В Прощёное воскресенье 21 –го вдруг распогодилось. В окно ударил солнечный луч. Пришла, как обещала, Харчиха. Увидела на столе викториины блины, за ночь затвердевшие. Сложила их в мисочку отнести собакам, надела фартук и стала печь.
Рука мастера почувствовалась сразу. Обаяние и мощь мастерства вмиг поставили всё на свои места. Жизнь стала не такой безнадежной. От солнца и чужого умения Костя ожил и воспрял.
Блины возникали из воздуха, мгновенно, тонкие, почти прозрачные, золотые с кружевцем.
Сели за стол и просидели до вечера. Стучались и приходили соседи. Пир растянулся на весь день. Блин обрабатывали серьезно, складывали или скатывали, сметана или масло проступали из кружевных дырок и капали. Журчал худой кухонный кран. Под журчанье хорошо сиделось и разговаривалось.
Побывали все, кроме Жиринского. И сам не пришел, и звать не стали.
– Жирный свое съел, – сказал Костя. – Принес жертву Митре.
– Митре ня Митре, а чёрту людей, в заднлцу, зарезали, – объявила вдруг Харчиха.
– Зарезали?
– Ну.
– Зачем?
– А затем, что черная мяса.
– Что за мясо? – не понял Костя.
– Ну, мяса. Служба такая чёртова. Причащаются чяловечьим мясом.
– Так это черная месса. А причащается – кто?
– Кто, кто. Дохтура, задняцы.
– Какие доктора? – Костя посмотрел на Кац. Она – на Харчиху.
– Какия, какия, – сказала Харчиха. – Черныя. «Черныя дохтура». Ольки Ушинской съемщяки. Снямают у ней.
– Но они медитируют.
– Во-во. Мядятируют… мясотурбируют.
– Меньше телевизор смотрите, – сказал Костя. Другие молчали. Видимо, раньше между собой всё обсудили.

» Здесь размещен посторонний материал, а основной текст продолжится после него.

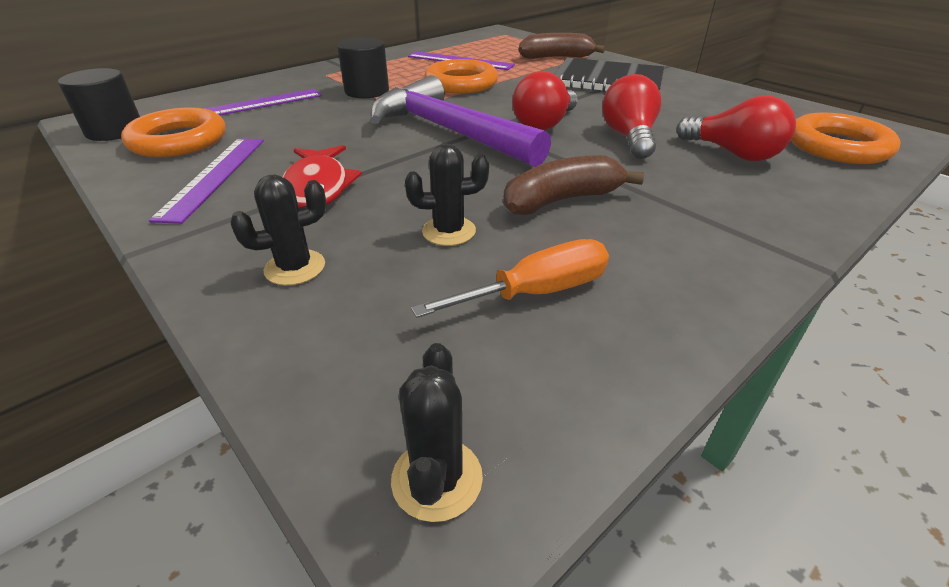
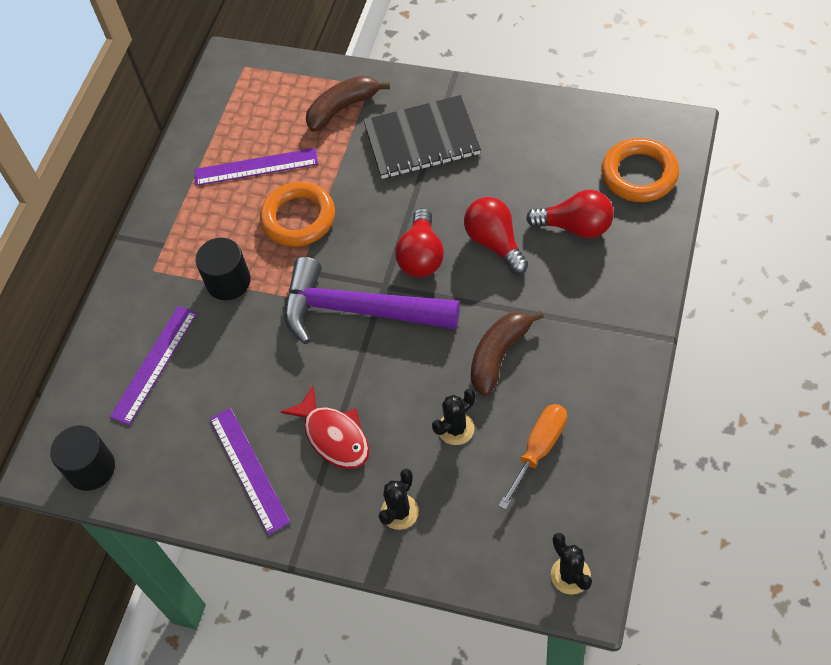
camera: 25 degrees left, 20 degrees up
orange ring [121,107,226,157] -> none

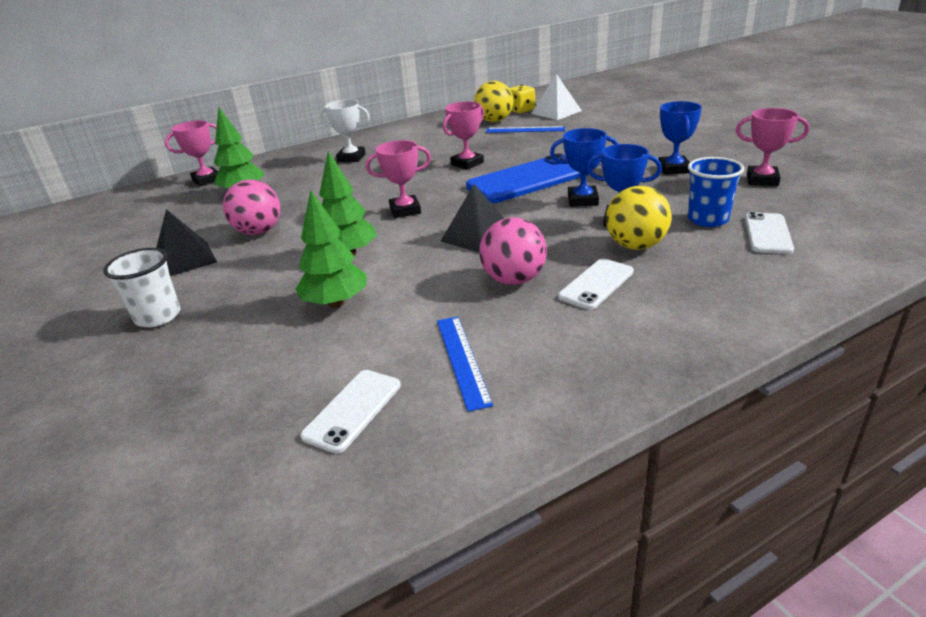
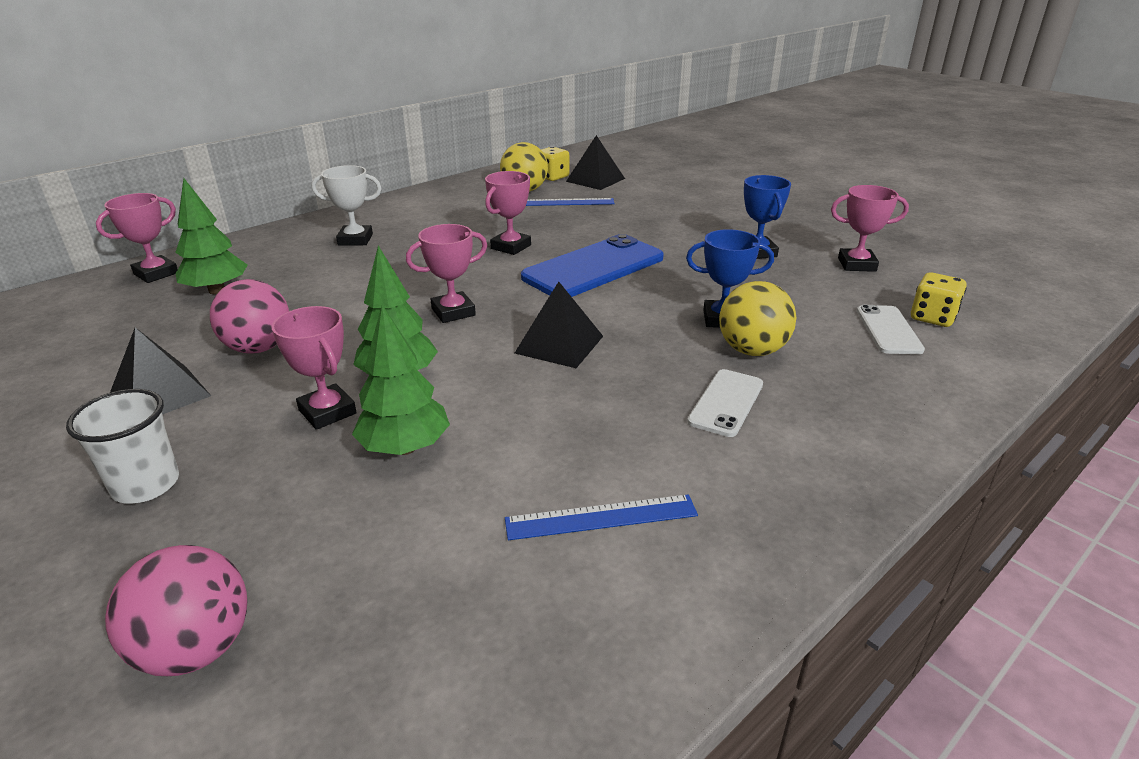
camera: 15 degrees left, 0 degrees up
white phone [300,370,401,454] -> none
blue ruler [437,317,493,412] -> blue ruler turned 75 degrees counterclockwise [505,494,698,540]
pink ball [479,217,547,285] -> pink ball moved to [105,545,247,676]
white pyramid [531,74,582,120] -> black pyramid [566,135,625,190]
blue trophy [550,128,618,207] -> none
blue cup [688,157,744,227] -> none
none -> pink trophy [272,306,357,430]
none -> yellow dice [911,272,967,327]

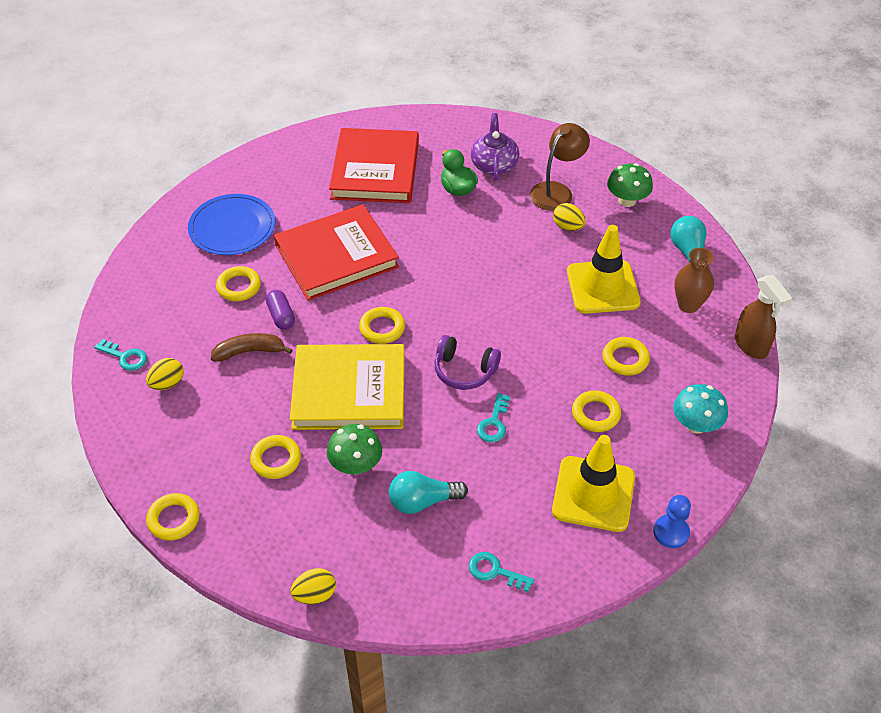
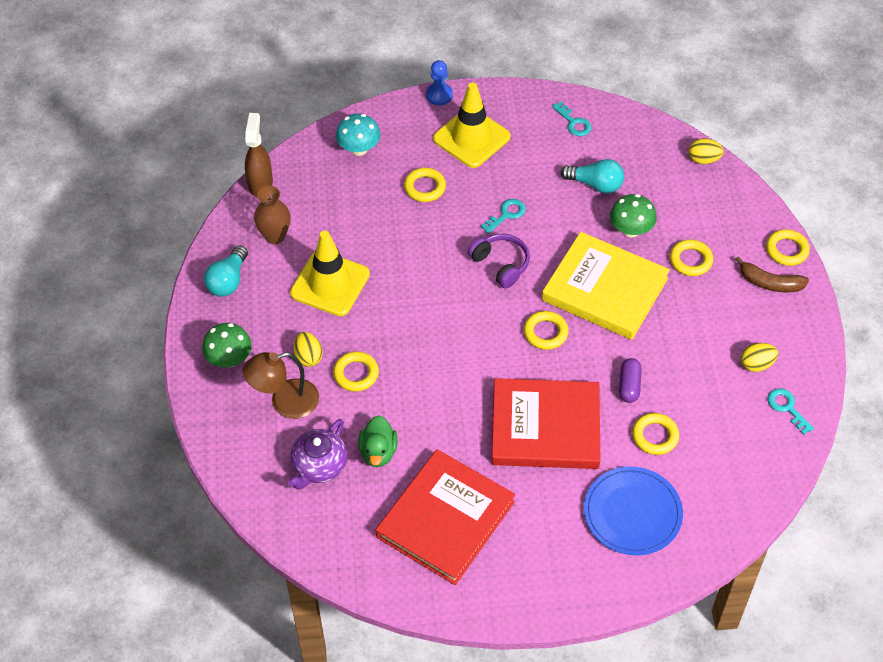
camera: 150 degrees left, 5 degrees up
brown banana [211,333,293,362] -> brown banana moved to [735,256,809,292]
yellow ring [603,337,650,376] -> yellow ring moved to [333,352,379,392]

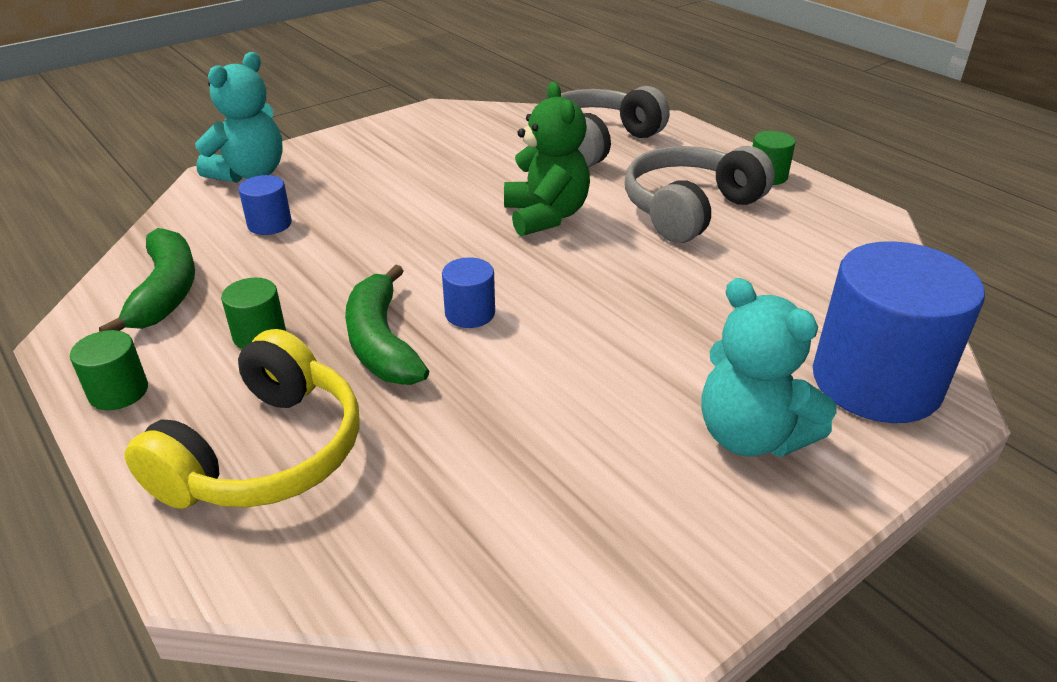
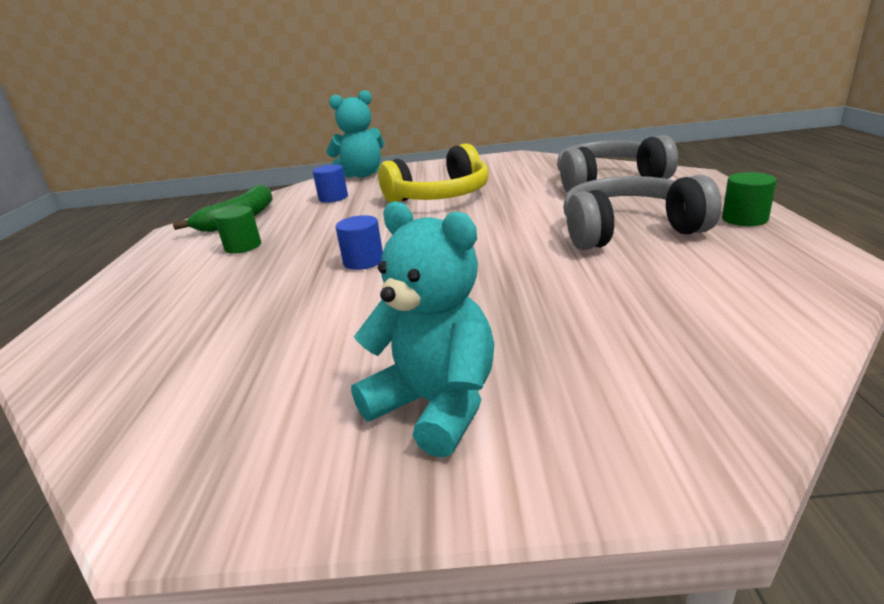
camera: 40 degrees right, 10 degrees down
green cylinder [70,330,148,410] -> none
yellow headphones [125,329,360,509] -> yellow headphones moved to [378,144,489,203]
green banana [345,265,429,385] -> none
green teddy bear [504,82,590,236] -> none
turquoise teddy bear [701,278,837,457] -> turquoise teddy bear turned 135 degrees clockwise [351,201,494,458]
blue cylinder [813,241,985,423] -> none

– Хулиганье, – гавкнула Бобкова. – Чертовы детки.
– А порубили эти детки очень многих на котлетки, – невольно пропел Костя.
– Малолетки, – добавила Бобкова.
– Может, и пгавда, мааогетки, – поддержала Кац. – В газетах писаги пго магогетнюю банду.
– Да ну. Просто гуляет псих, – ввернул Чикин. – Сейчас все психи.
Он смотрел сосредоточенно в блин, но не ел. Лицо было, как у склонных к шизофрении, рыхлое с глубоко посаженными глазами. Черные волосенки липли ко лбу, словно не просыхали от ремонта сантехники.
– Сам ты псих, – тихо сказал Струков. Он тоже почти не ел. Пришел на огонек, любя, кроме глажки, собрания. – Завязал и пятишь. А ребята – нормальная шпана.
– Да, могодежь тут некугьтугная, – сказала Мира.
– Почему же некультурная? – возразила Ольга Ивановна. – У нас детишечки неплохие. Читают, конечно, мало, зато неизбалованные. Добрые ребятишки.
– Могли и китаезы, – сказал Егор.
– Могли, – поддакнул Беленький. – Отец рассказывал – в Чеке расстреливали одно время китайцы. Трупы молодых продавали как мясо. Называлось «китайская телятина».
Чертыхнулись.
– Кушайтя, кушайтя, – повторяла Харчиха.
И опять кушали. Накушались в этот день, как никогда.
Вечером пришла ужасная весть.
Сначала раздался крик. Внизу, во дворе у мусорных баков, кричала Поволяйка, задрав лицо вверх, как ребенок, зовущий маму. Пьяницу успокаивали и тормошили, наконец добились от нее слов. Поволяйка показала.
В баке под стаявшим за день снегом она нашла старую хозяйственную сумку. В ней лежали останки шестерых пропавших. Тел не было. Только отсеченные ступни и руки.
Костя с Катей сидели до утра на диване и смотрели в одну точку.
Если это не умалишенный, то, действительно, Митра. Или и того хуже.
День был – последний масленичный, февральский, с черной землей, но ясным небом и бликами заката в окнах.
Во дворе до утра стояли милицейские машины. В оконных стеклах бликовали вспышки мигалок.